Most of our work falls into either physiotherapy related injury management (rehabilitation, manual therapy etc) or strength and conditioning (individuals and amateur teams). However, we do offer some targeted services such as injury or running biomechanical analysis, athletic development programming/planning, sport coaching education (sprint coaching, strength and lifting education). As suggested we aim to assist athletes to achieve their highest level.
We have also just started a track squad with mainly sprint athletes however we do have some athletes competing in jumps and middle distance events. The aim of this project is to integrate our services into a cohesive working environment.
In your current role, you wear many ‘hats’, being an ex-athlete, and having formal qualifications in various areas; What are the advantages to having a high level of knowledge in many areas?

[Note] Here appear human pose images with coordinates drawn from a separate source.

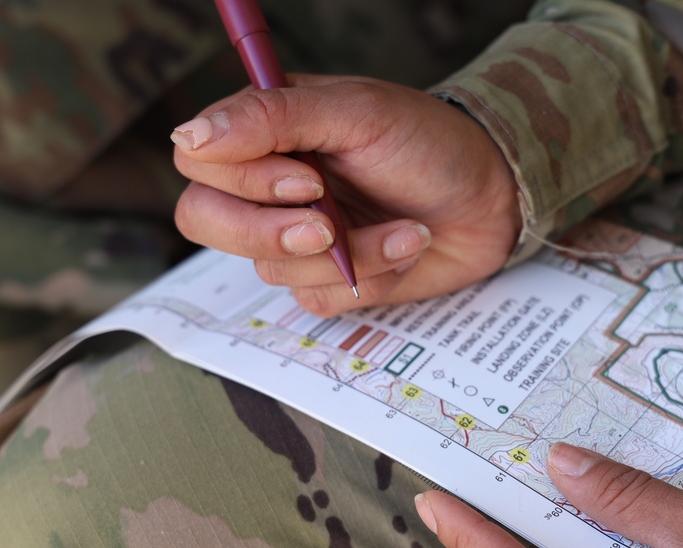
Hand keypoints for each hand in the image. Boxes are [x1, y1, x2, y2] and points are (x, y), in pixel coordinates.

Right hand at [171, 75, 521, 316]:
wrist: (493, 199)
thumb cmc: (430, 143)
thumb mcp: (357, 113)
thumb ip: (272, 117)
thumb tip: (188, 138)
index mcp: (266, 131)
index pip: (199, 164)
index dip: (243, 182)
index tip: (308, 181)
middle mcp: (270, 184)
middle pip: (208, 222)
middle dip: (274, 233)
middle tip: (331, 226)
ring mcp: (296, 235)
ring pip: (270, 268)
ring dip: (350, 253)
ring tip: (404, 225)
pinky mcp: (328, 278)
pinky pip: (317, 298)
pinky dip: (371, 275)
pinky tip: (406, 245)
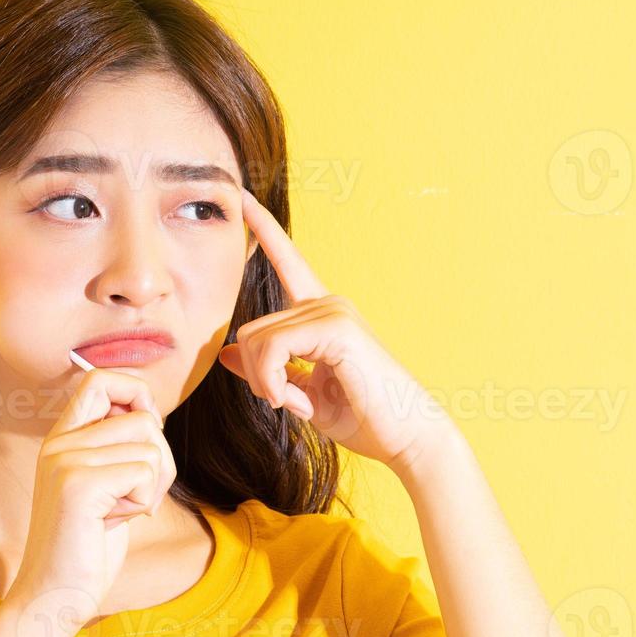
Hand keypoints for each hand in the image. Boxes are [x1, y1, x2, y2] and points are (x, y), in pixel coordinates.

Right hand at [6, 367, 175, 636]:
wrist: (53, 598)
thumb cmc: (86, 548)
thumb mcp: (104, 487)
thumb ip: (117, 448)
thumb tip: (151, 412)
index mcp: (62, 439)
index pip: (100, 380)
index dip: (136, 394)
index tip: (145, 434)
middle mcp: (59, 443)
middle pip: (144, 418)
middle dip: (159, 461)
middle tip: (135, 497)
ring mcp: (65, 460)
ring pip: (150, 446)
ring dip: (152, 486)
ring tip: (121, 512)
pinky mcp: (78, 484)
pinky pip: (145, 472)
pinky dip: (143, 502)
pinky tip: (114, 523)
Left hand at [217, 185, 454, 472]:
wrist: (407, 438)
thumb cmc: (362, 418)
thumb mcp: (301, 393)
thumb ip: (268, 370)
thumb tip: (228, 353)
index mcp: (320, 314)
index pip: (286, 261)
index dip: (263, 230)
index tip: (241, 198)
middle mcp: (326, 303)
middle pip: (249, 329)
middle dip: (257, 377)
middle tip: (288, 404)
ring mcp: (333, 311)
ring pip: (256, 341)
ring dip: (266, 385)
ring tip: (299, 405)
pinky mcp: (336, 327)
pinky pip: (272, 349)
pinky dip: (274, 383)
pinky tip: (299, 404)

The biggest advantage is that I don’t see things in boxes. I think all too often people put injuries or performance issues into boxes and the reality is that they are multi-factorial and should be seen as such. Hamstring injuries are a prime example of this. There was conjecture recently at the 2015 Football Medicine Conference about why hamstring injury numbers continue to rise in elite European football clubs. You look at the great work done by Carl Askling, Anthony Shield and David Opar on eccentric hamstring strength injuries and think maybe it is as simple as eccentric loading, but this is just one small part of the picture. It is pretty clear that training loads (specifically high intensity training stress), soft tissue integrity and running mechanics all play a huge part in hamstring injuries.
So as an example when we have an athlete come in that has sustained a hamstring injury we work with them and their sports coach (if relevant) to improve strength, soft tissue issues, running mechanics and identify if training loads have contributed to injury.
Having some knowledge in all of these areas helps to see issues along a broader spectrum.
Specific to your coaching, I understand you spent some time at the World Athletics Centre in Phoenix Arizona, where the likes of Dan Pfaff and Stu McMillan coach. Can you provide some insight into your experience and any ideas you put into practice upon returning to Australia.
The experience was great. I think the best part about it was the exposure to coaches that have attained regular success over long periods of time. With both Stu and Dan being based at UK Athletics in the lead up to the successful London campaign it was an interesting insight into what they felt were the important factors that go into ongoing success.
The premise that they live by is that athlete health is key to long term results. Unfortunately, some coaches particularly in track and field forget this, but for obvious reasons success cannot happen if the athlete is on the sideline. So, to see this philosophy being practiced first hand was extremely informative.
It is obviously different being involved in an individual sport but they also worked to coach the athlete rather than the event, this was in regards to how they attacked both the physical but also the mental preparation of the athlete. A basic example of this was how and when they delivered feedback with different athletes. By identifying how certain athletes like to learn or best acquire skills the coaches would alter their feedback depth, duration and timing. So following training runs or lifts in the gym some athletes may receive feedback on performance following each exercise. Others may not receive feedback until after the session and some at a later date.
The other key thing with coaching the athlete is not trying to fit athletes into certain training schemes if they don’t work for them. It seems pretty common sense but I know that I definitely have fallen into the trap of pushing athletes when all of the signs were that we shouldn’t have pushed, all because I had it written on the plan.